Texte du document:
Avec Elodie Vanoudendycke et Diane Moutoussamy, elles portent ce cyclisme féminin. Dans leur tour raccourci jusqu’au 26 octobre, elles ne pédaleront pas par équipe mais à la course au point. L’an dernier, une métropolitaine s’était imposée. Mais elles ne perdent pas espoir de remporter l’épreuve malgré la présence de deux Tahitiennes et d’autres métropolitaines. La concurrence sera rude. “L’an dernier, nous étions 20 coureuses. On prévoit d’être une trentaine cette année. Nous n’irons pas aux îles pour des raisons logistiques et nos étapes ne seront pas identiques à celles des hommes. Nous serons logées dans les internats des collèges.

Extrait de données:
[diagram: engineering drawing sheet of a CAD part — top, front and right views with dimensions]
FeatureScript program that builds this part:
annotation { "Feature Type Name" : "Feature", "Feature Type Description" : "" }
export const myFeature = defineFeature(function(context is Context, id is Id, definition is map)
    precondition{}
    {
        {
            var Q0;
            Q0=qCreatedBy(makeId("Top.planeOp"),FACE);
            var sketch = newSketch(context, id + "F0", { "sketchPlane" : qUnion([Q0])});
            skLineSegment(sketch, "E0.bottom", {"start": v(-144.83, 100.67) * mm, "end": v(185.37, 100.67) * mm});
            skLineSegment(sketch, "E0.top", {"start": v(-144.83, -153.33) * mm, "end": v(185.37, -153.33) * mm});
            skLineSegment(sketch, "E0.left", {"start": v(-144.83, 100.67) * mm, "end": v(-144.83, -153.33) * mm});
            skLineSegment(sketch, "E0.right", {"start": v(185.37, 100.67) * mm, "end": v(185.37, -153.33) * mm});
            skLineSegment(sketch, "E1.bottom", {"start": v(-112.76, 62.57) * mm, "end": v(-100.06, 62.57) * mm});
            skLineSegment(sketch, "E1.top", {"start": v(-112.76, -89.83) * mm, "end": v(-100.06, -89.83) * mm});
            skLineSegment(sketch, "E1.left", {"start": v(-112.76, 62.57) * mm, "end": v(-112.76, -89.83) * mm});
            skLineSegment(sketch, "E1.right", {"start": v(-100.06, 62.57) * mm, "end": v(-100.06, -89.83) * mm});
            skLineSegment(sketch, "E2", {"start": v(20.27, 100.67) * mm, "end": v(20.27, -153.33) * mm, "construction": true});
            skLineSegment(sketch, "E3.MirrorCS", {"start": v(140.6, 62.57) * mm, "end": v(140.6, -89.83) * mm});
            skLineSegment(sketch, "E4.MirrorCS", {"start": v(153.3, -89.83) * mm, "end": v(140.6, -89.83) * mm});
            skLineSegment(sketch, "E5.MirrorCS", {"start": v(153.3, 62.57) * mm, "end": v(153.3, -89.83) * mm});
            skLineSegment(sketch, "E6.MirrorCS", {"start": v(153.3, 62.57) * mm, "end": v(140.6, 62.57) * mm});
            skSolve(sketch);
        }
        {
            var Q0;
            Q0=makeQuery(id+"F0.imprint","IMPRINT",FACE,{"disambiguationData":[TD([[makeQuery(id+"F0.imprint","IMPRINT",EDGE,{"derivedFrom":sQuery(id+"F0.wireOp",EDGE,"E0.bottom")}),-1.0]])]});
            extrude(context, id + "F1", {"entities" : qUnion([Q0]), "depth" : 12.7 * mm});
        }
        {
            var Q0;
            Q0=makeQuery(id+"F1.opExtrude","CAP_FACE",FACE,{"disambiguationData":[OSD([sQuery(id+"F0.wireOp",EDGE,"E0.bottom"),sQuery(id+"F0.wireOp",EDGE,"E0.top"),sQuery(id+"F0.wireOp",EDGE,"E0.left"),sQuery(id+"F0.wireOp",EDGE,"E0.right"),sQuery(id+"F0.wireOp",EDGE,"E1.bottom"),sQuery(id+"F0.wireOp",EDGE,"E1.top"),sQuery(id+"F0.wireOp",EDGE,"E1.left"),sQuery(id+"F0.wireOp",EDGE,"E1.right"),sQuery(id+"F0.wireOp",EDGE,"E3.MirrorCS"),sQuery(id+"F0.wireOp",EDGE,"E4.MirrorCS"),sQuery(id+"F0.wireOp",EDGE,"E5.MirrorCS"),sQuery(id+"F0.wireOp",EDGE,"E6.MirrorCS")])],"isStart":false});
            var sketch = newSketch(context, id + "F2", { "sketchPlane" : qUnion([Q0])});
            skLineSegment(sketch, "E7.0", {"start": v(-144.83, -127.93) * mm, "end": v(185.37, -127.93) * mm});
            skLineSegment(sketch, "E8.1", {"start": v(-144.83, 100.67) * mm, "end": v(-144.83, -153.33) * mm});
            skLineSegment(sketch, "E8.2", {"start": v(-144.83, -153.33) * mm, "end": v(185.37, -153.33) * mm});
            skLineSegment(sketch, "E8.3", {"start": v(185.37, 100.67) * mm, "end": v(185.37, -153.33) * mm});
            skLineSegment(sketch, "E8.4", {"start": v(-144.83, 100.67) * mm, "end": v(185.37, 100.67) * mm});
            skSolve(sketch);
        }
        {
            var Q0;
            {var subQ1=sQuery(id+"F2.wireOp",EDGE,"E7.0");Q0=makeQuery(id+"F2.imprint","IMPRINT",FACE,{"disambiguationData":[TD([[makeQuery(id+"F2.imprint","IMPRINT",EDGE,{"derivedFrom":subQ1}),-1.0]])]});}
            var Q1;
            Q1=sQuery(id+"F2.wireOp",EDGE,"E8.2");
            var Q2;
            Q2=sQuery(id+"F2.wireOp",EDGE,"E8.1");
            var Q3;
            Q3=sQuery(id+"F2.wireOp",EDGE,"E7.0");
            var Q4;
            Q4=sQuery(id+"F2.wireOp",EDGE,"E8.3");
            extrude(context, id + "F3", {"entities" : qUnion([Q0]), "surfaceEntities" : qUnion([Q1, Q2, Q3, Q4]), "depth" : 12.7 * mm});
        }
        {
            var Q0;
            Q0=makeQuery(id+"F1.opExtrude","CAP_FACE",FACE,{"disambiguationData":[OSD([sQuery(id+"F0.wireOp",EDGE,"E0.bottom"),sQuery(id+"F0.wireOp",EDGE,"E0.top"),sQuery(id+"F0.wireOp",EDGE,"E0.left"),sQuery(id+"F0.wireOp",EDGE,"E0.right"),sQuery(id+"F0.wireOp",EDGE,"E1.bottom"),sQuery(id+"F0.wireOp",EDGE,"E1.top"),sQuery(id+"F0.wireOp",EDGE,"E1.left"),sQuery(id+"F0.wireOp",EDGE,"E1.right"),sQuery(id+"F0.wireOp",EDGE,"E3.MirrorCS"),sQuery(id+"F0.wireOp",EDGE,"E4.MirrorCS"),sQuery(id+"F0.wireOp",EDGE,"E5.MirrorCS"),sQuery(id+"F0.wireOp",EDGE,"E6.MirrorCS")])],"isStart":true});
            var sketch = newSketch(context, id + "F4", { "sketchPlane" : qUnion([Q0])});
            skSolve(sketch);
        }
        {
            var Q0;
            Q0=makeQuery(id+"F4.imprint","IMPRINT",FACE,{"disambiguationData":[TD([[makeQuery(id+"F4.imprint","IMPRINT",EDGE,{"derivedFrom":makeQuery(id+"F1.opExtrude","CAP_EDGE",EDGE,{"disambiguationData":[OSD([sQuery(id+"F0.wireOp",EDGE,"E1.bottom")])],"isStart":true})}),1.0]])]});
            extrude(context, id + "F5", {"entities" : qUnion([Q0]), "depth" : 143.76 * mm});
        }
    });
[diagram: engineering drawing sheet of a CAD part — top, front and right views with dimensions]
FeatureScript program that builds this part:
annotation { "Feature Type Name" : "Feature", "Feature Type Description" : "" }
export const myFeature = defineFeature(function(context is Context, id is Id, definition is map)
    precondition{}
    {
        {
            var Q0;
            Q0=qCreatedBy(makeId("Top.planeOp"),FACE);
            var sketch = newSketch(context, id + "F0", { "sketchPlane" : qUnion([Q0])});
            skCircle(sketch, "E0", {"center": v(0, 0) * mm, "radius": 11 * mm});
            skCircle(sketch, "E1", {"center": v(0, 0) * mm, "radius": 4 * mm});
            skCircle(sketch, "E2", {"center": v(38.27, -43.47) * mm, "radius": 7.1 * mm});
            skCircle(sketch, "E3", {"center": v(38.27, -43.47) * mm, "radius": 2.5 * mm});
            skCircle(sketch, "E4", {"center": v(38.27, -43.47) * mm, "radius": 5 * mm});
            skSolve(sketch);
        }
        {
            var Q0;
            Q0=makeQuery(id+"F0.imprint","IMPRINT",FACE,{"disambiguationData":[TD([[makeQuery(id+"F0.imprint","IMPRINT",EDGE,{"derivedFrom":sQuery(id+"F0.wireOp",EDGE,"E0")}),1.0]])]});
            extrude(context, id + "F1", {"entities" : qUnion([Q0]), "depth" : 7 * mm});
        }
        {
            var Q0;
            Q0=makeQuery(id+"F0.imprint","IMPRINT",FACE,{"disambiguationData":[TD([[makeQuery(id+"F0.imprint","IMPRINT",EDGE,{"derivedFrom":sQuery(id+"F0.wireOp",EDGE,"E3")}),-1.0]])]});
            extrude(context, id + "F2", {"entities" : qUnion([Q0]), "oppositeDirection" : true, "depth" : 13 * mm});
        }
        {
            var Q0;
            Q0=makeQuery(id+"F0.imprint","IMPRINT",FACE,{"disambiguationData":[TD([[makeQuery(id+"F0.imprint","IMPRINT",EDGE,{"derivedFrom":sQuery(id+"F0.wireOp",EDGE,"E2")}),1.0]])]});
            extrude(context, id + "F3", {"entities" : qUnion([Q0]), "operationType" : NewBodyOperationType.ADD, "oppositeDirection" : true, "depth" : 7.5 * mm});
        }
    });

Action requise: Dans le texte sur le cyclisme féminin, reprenez tout ce qui va de « Avec Elodie Vanoudendycke » jusqu'à « internats des collèges. » en renommant « coureuses » en « cyclistes ». Ces enregistrements proviennent d'une autre source.

Réponse au problème:
Avec Elodie Vanoudendycke et Diane Moutoussamy, elles portent ce cyclisme féminin. Dans leur tour raccourci jusqu’au 26 octobre, elles ne pédaleront pas par équipe mais à la course au point. L’an dernier, une métropolitaine s’était imposée. Mais elles ne perdent pas espoir de remporter l’épreuve malgré la présence de deux Tahitiennes et d’autres métropolitaines. La concurrence sera rude. “L’an dernier, nous étions 20 cyclistes. On prévoit d’être une trentaine cette année. Nous n’irons pas aux îles pour des raisons logistiques et nos étapes ne seront pas identiques à celles des hommes. Nous serons logées dans les internats des collèges.